ITS analysis for Pacbio generated data sets

Keegan-Evans · February 1, 2023, 4:58pm

Any there is a question of workflows and pipelines come up, there are a couple of great resources on our website that often answer basic questions and help get you oriented to the problem: QIIME 2 for Experienced Microbiome Researchers and Overview of QIIME 2 plugin workflows.

That being said, your case is somewhat complicated by a few things that are a little outside of typical QIIME 2 workflows, namely your PacBio sequencing data and your targeting of ITS.

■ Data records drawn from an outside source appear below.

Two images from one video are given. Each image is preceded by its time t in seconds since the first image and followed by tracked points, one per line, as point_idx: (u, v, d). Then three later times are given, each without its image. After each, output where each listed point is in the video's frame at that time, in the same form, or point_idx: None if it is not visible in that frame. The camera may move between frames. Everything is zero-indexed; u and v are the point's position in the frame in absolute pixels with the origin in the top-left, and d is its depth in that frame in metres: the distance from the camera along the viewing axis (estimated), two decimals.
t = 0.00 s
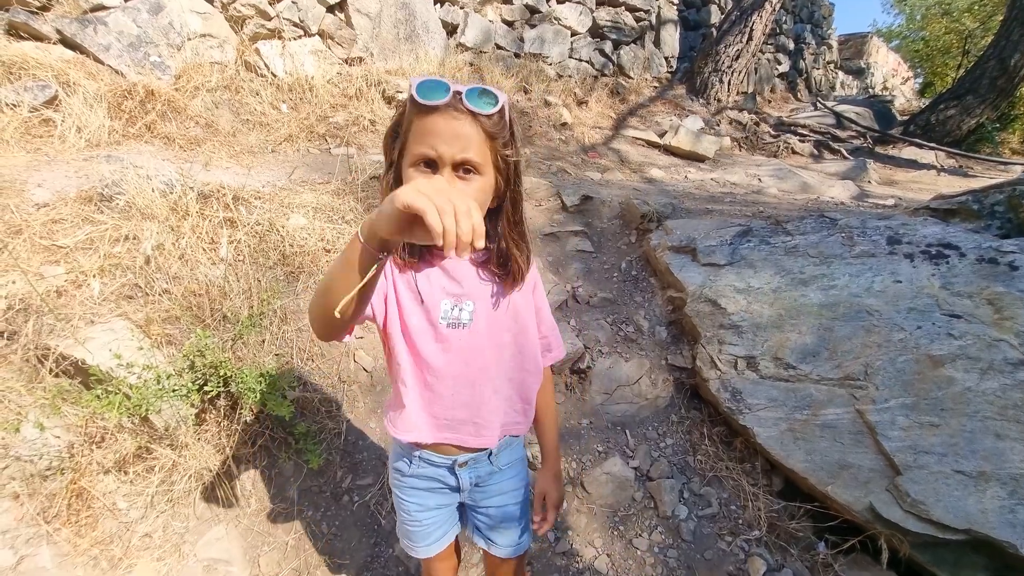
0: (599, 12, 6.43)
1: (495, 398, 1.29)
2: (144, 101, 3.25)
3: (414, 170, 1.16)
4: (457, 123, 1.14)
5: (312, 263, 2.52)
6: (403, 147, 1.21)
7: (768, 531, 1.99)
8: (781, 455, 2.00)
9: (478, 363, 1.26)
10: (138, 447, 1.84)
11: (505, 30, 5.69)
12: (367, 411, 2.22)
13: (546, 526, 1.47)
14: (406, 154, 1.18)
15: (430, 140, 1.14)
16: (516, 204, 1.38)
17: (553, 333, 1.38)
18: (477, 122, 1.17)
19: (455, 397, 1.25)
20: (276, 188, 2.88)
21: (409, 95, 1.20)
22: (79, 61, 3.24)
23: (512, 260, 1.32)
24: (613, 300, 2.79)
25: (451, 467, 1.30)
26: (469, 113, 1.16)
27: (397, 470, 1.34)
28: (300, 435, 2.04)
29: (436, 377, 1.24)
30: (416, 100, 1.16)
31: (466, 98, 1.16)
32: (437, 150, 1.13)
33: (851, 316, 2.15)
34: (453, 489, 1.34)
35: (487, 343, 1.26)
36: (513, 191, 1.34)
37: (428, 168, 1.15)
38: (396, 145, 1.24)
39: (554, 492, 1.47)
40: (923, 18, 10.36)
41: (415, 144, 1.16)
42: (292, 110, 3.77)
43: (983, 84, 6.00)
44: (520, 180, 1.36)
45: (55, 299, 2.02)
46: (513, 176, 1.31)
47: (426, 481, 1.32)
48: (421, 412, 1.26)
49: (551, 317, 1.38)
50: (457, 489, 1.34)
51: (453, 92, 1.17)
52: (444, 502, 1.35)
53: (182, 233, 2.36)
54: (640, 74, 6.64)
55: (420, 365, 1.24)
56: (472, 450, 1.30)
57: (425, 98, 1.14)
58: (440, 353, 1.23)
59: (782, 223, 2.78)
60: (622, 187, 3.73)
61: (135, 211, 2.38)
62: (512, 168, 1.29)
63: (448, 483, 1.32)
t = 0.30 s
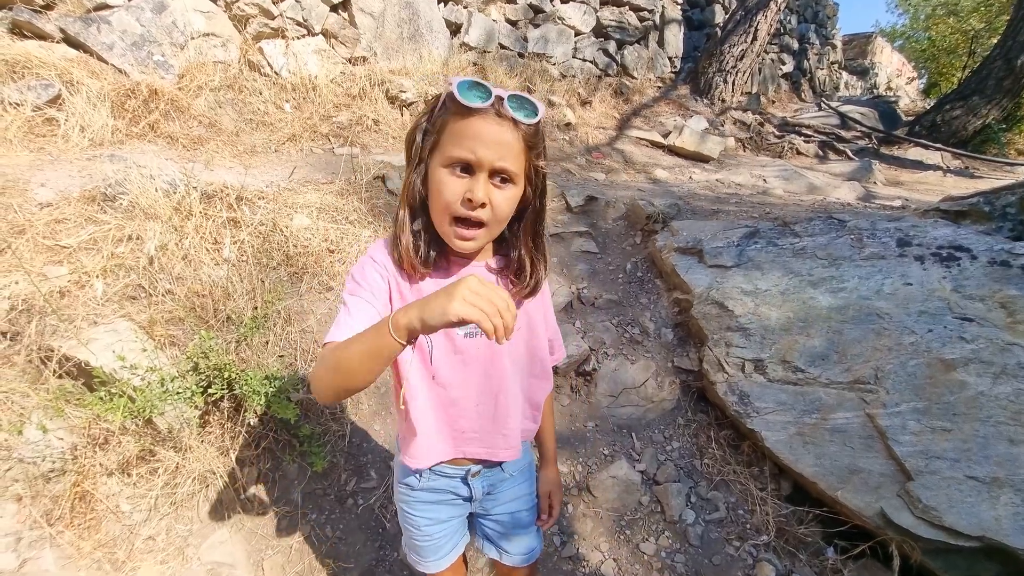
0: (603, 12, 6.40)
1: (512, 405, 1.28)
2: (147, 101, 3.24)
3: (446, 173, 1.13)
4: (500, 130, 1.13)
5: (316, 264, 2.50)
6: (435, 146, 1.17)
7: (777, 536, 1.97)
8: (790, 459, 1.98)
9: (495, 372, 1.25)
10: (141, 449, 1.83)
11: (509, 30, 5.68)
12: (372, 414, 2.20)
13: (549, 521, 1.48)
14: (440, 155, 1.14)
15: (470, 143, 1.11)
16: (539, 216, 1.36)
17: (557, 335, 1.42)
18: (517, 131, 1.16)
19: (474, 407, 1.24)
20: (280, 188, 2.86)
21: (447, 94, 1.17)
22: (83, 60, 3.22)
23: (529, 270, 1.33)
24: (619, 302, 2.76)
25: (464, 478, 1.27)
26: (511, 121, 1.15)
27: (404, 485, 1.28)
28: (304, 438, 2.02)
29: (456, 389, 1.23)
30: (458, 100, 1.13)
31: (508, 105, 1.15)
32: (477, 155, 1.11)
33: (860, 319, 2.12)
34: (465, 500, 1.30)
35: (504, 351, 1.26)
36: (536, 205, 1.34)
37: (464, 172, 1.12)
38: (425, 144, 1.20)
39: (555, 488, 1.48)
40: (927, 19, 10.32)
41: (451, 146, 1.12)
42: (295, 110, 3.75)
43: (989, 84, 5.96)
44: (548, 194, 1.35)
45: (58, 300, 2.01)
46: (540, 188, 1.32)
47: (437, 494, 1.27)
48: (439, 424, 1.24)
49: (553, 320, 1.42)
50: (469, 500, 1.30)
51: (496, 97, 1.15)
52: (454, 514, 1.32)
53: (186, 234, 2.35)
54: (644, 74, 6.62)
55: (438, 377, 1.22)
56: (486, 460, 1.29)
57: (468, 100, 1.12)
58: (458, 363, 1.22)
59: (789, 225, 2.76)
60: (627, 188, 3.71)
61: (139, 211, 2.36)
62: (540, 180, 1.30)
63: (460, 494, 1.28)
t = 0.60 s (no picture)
0: (597, 10, 6.38)
1: (550, 424, 1.23)
2: (141, 110, 3.21)
3: (499, 179, 1.10)
4: (551, 133, 1.11)
5: (315, 272, 2.47)
6: (483, 153, 1.14)
7: (787, 539, 1.95)
8: (799, 460, 1.95)
9: (532, 386, 1.21)
10: (142, 465, 1.81)
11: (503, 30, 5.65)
12: (375, 423, 2.17)
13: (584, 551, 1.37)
14: (490, 161, 1.12)
15: (524, 147, 1.08)
16: (590, 222, 1.34)
17: (609, 353, 1.31)
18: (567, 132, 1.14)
19: (508, 421, 1.21)
20: (276, 195, 2.84)
21: (493, 98, 1.14)
22: (75, 70, 3.20)
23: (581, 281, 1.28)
24: (621, 302, 2.74)
25: (497, 498, 1.25)
26: (562, 122, 1.14)
27: (438, 498, 1.27)
28: (307, 449, 1.99)
29: (490, 401, 1.20)
30: (507, 103, 1.11)
31: (558, 105, 1.13)
32: (533, 159, 1.08)
33: (867, 316, 2.10)
34: (498, 519, 1.28)
35: (543, 366, 1.21)
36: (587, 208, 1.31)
37: (517, 177, 1.09)
38: (472, 152, 1.17)
39: (596, 515, 1.36)
40: (921, 10, 10.30)
41: (502, 152, 1.10)
42: (290, 116, 3.73)
43: (987, 74, 5.93)
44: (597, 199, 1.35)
45: (54, 315, 1.98)
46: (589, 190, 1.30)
47: (469, 511, 1.26)
48: (472, 437, 1.22)
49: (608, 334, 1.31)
50: (502, 520, 1.28)
51: (544, 100, 1.14)
52: (486, 531, 1.30)
53: (182, 244, 2.32)
54: (640, 72, 6.60)
55: (472, 387, 1.19)
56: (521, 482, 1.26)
57: (518, 103, 1.10)
58: (493, 375, 1.19)
59: (791, 222, 2.74)
60: (626, 187, 3.69)
61: (134, 222, 2.34)
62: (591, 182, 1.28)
63: (492, 514, 1.26)
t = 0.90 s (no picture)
0: (578, 8, 6.38)
1: (572, 429, 1.18)
2: (115, 115, 3.14)
3: (516, 183, 1.09)
4: (571, 135, 1.07)
5: (297, 277, 2.43)
6: (505, 156, 1.14)
7: (779, 532, 1.96)
8: (788, 453, 1.97)
9: (555, 388, 1.16)
10: (124, 481, 1.76)
11: (483, 29, 5.62)
12: (363, 430, 2.13)
13: None
14: (509, 164, 1.11)
15: (541, 152, 1.06)
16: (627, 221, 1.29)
17: (649, 363, 1.25)
18: (591, 134, 1.09)
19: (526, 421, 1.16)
20: (257, 200, 2.79)
21: (517, 98, 1.12)
22: (46, 76, 3.11)
23: (617, 285, 1.25)
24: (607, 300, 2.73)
25: (510, 508, 1.21)
26: (584, 124, 1.08)
27: (453, 501, 1.27)
28: (294, 458, 1.97)
29: (511, 396, 1.16)
30: (527, 105, 1.08)
31: (583, 106, 1.08)
32: (548, 165, 1.06)
33: (851, 308, 2.11)
34: (510, 530, 1.25)
35: (569, 368, 1.16)
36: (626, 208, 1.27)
37: (533, 182, 1.08)
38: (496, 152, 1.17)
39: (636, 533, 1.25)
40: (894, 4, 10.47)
41: (520, 155, 1.08)
42: (269, 119, 3.67)
43: (960, 67, 6.03)
44: (634, 200, 1.29)
45: (29, 328, 1.93)
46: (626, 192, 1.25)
47: (481, 518, 1.24)
48: (489, 432, 1.19)
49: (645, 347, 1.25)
50: (513, 531, 1.25)
51: (569, 100, 1.09)
52: (497, 540, 1.27)
53: (160, 252, 2.26)
54: (621, 70, 6.62)
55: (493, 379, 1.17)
56: (536, 492, 1.22)
57: (537, 105, 1.07)
58: (516, 370, 1.15)
59: (774, 216, 2.76)
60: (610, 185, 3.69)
61: (110, 230, 2.28)
62: (621, 184, 1.22)
63: (505, 524, 1.23)
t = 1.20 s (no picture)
0: None
1: (565, 420, 1.16)
2: (83, 109, 3.03)
3: (526, 156, 1.06)
4: (588, 112, 1.05)
5: (275, 272, 2.37)
6: (519, 129, 1.12)
7: (764, 519, 1.98)
8: (773, 440, 1.99)
9: (550, 379, 1.13)
10: (98, 485, 1.72)
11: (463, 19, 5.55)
12: (347, 426, 2.10)
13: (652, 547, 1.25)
14: (522, 137, 1.08)
15: (555, 124, 1.03)
16: (638, 214, 1.28)
17: (649, 363, 1.26)
18: (610, 114, 1.08)
19: (517, 408, 1.14)
20: (233, 194, 2.72)
21: (538, 73, 1.11)
22: (8, 68, 3.00)
23: (622, 279, 1.23)
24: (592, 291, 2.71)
25: (511, 498, 1.19)
26: (602, 103, 1.07)
27: (453, 491, 1.25)
28: (274, 458, 1.92)
29: (503, 382, 1.14)
30: (548, 78, 1.07)
31: (604, 85, 1.07)
32: (562, 138, 1.03)
33: (833, 295, 2.12)
34: (509, 521, 1.24)
35: (565, 359, 1.14)
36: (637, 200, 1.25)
37: (544, 155, 1.05)
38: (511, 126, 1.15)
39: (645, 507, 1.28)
40: None
41: (535, 128, 1.06)
42: (245, 111, 3.58)
43: (934, 58, 6.05)
44: (646, 190, 1.27)
45: None
46: (639, 183, 1.23)
47: (481, 508, 1.22)
48: (477, 417, 1.16)
49: (647, 345, 1.26)
50: (512, 522, 1.24)
51: (590, 78, 1.08)
52: (496, 531, 1.26)
53: (132, 249, 2.19)
54: (602, 61, 6.59)
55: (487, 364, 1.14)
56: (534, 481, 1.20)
57: (558, 79, 1.06)
58: (512, 357, 1.12)
59: (756, 206, 2.77)
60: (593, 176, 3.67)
61: (79, 227, 2.20)
62: (634, 172, 1.19)
63: (504, 515, 1.22)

For quality control and deneoising with PacBio sequencing data, the best tool that we have right now is denoise-ccs found in q2-DADA2(DOCS). As far as I am aware, there are not really "forward" or "reverse" reads, rather the genetic material is sequenced continuously in a loop until the quality scores rise to an acceptable level, so what you are seeing with your raw sequencing data makes a lot of sense, and the DADA2 method does dereplicate them as needed as well. You will want to import your raw sequencing data with the type SampleData[SequencesWithQuality] to feed it into q2-DADA2.

After running through q2-DADA2, you should be left with a FeatureTable[Frequency] and a FeatureData[Sequence] that you can use for any of the typical downstream QIIME 2 workflows. To look at ITS specifically, checkout the ITS Fungal Analysis tutorial and the q2-ITSexpress tutorial.